Data Mechanics will automatically pick other parameters (including memory) to optimize the bin-packing of pods onto nodes. In the example above, the memory parameters will be set so that the entire node allocatable memory is given to the executor pod.

You don't need to manually reserve room for Kubernetes or for Spark on the physical nodes: Data Mechanics does it for you.

For example, if you want to run two 2-core executor pods on every m5.xlarge node, please set instanceType to m5.xlarge and cores to 2. Data Mechanics will automatically set aside a few milli-CPUs for the system.

Using spot nodes

Spot (also known as preemptible) instances are 70% cheaper than on-demand instances on average, but they can be reclaimed by the cloud provider at any time. To use them on Data Mechanics, you just need to set the boolean spot field accordingly, whether you use AWS, GCP, or Azure.

Only Spark executors can be placed on spot nodes. The driver must always be placed on an on-demand node. This is because losing a Spark driver due to a spot interruption means the application abruptly fails. On the other hand, Spark can recover from losing an executor pod and continue its work with minimal impact.

To know more about the configurations you can set in Data Mechanics, check out the API reference.

Container Memory Overhead

Memory Overhead

If your Spark executors are abruptly terminated with a Docker exit code 137, it means that the total amount of memory used by the processes running your containers have exceeded the memory limit. This is known as an OOM-Kill (OutOfMemory-kill).

A common situation when this can occur is when you're using PySpark - because some of your code will be executed by Python processes (1 per core) running inside your container (alongside the main Spark executor JVM process).

This can also occur when using Scala or Java, simply because in certain situations the Java Virtual Machine can use more memory than what is configured as the maximul heap size.

To remediate this issue, you should increase the memoryOverheadFactor configuration, for example by setting

{
"memoryOverheadFactor": "0.5",
}

Advanced configurations (memory, coreRequest)

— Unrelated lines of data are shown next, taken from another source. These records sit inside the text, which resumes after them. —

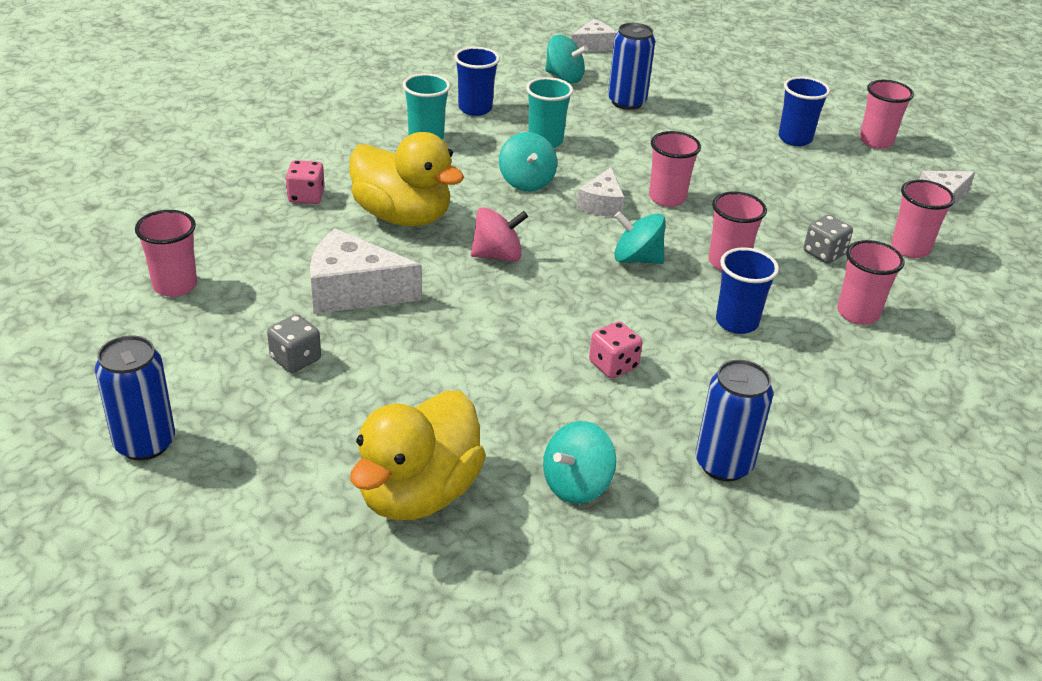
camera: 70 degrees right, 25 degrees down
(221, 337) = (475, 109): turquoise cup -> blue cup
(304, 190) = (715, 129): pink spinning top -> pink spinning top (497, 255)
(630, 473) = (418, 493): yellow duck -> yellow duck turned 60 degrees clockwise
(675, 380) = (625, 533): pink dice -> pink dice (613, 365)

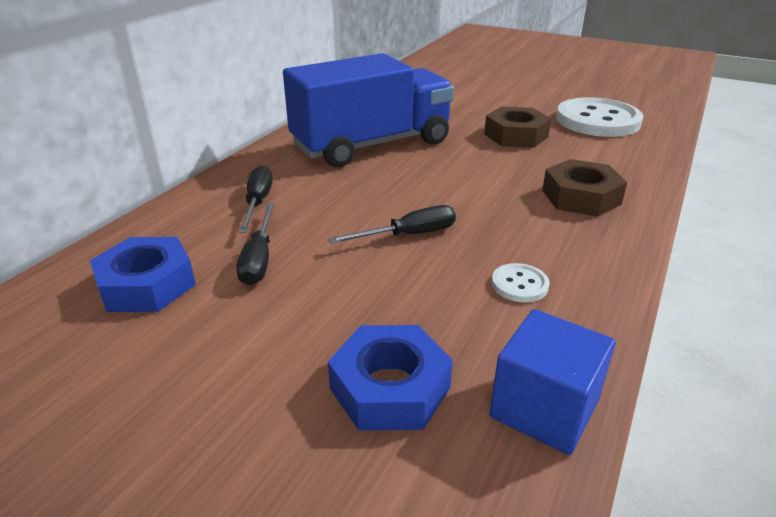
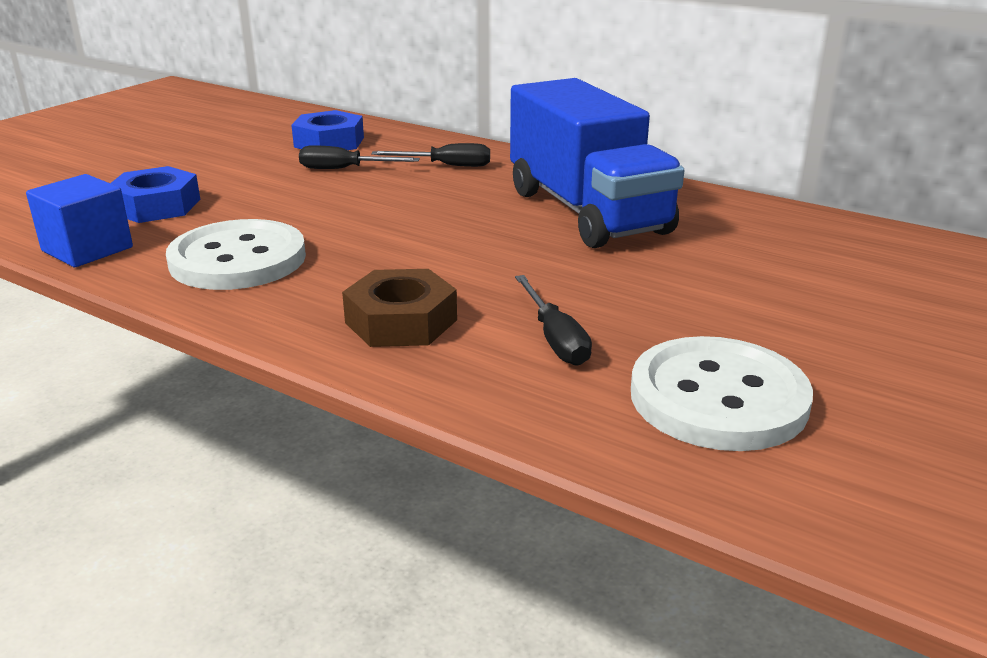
camera: 95 degrees right, 5 degrees down
(408, 235) = (354, 220): black screwdriver -> black screwdriver (555, 338)
(516, 135) = (628, 306): brown nut -> none
(519, 284) = (238, 259): white button -> white button, size x2.35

The (instanceType, cores, and spot) fields should give you sufficient control over your Spark configurations to serve most of your use cases. For example, if you want to allocate a lot of memory to your Spark driver, you could set the following configuration (put it in a config template or in config overrides):

{
"driver": {
"cores": 4,
"instanceType": "r5.xlarge"
}
}

In this example, Data Mechanics will automatically adjust the memory configuration so that the driver container fits tightly on a r5.xlarge instance.

If you'd like to control the amount of memory allocated to the Spark driver or the Spark executors precisely yourself, you can directly set the memory field, for example "memory": "8.5g".

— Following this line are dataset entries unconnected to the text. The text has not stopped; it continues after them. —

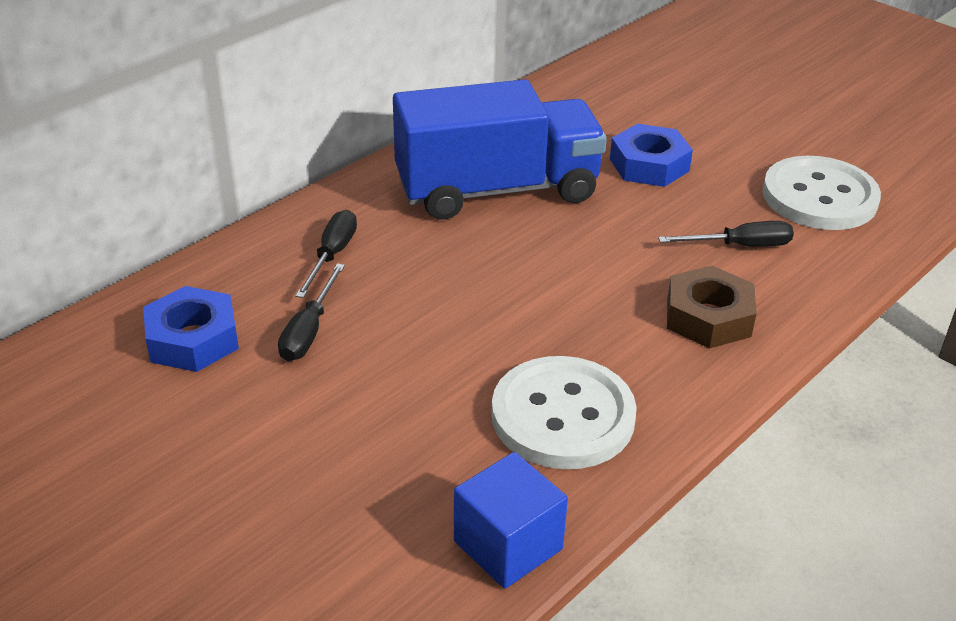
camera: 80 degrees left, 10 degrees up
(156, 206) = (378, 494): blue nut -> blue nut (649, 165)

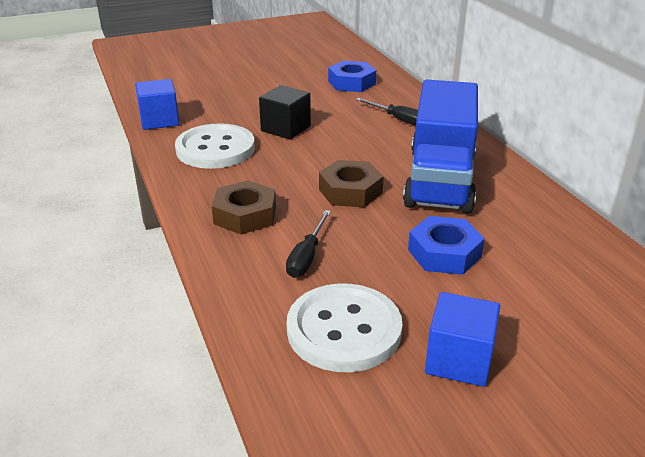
camera: 115 degrees right, 5 degrees down
(309, 330) = (337, 105): black screwdriver -> none
(437, 361) = (285, 128): none -> black cube
(580, 249) = (350, 191): none -> brown nut
(789, 137) = (459, 360): none -> blue cube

Note that each instance type has a maximum amount of allocatable memory, which is smaller than the memory advertised by the cloud provider. This is due to the overhead of memory used by Kubernetes and the system.

Another advanced configuration available to you is the coreRequest field, which controls the number of CPU cores requested by Spark from Kubernetes, while the cores field controls the number of tasks to run in parallel on each Spark executor.

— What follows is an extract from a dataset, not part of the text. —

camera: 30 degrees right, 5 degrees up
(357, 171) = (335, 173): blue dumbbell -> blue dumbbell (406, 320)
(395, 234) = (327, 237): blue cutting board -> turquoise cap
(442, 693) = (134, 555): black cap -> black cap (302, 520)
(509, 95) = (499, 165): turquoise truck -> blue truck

By default, coreRequest matches the cores field (with only minor adjustments made by Data Mechanics to optimize bin-packing), but you can decide otherwise, for example by setting (put it in a config template or in config overrides):

{
"executor": {
"cores": 4,
"coreRequest": "2000m"
}
}

This will cause Spark to schedule 4 tasks in parallel on each Spark executor, even though only 2 CPUs are allocated to them. Note that 2000m means 2000 milli-CPUs in Kubernetes lingo.

If you'd like to investigate some of these configurations further, the official documentation page on Running Spark on Kubernetes contains some useful information.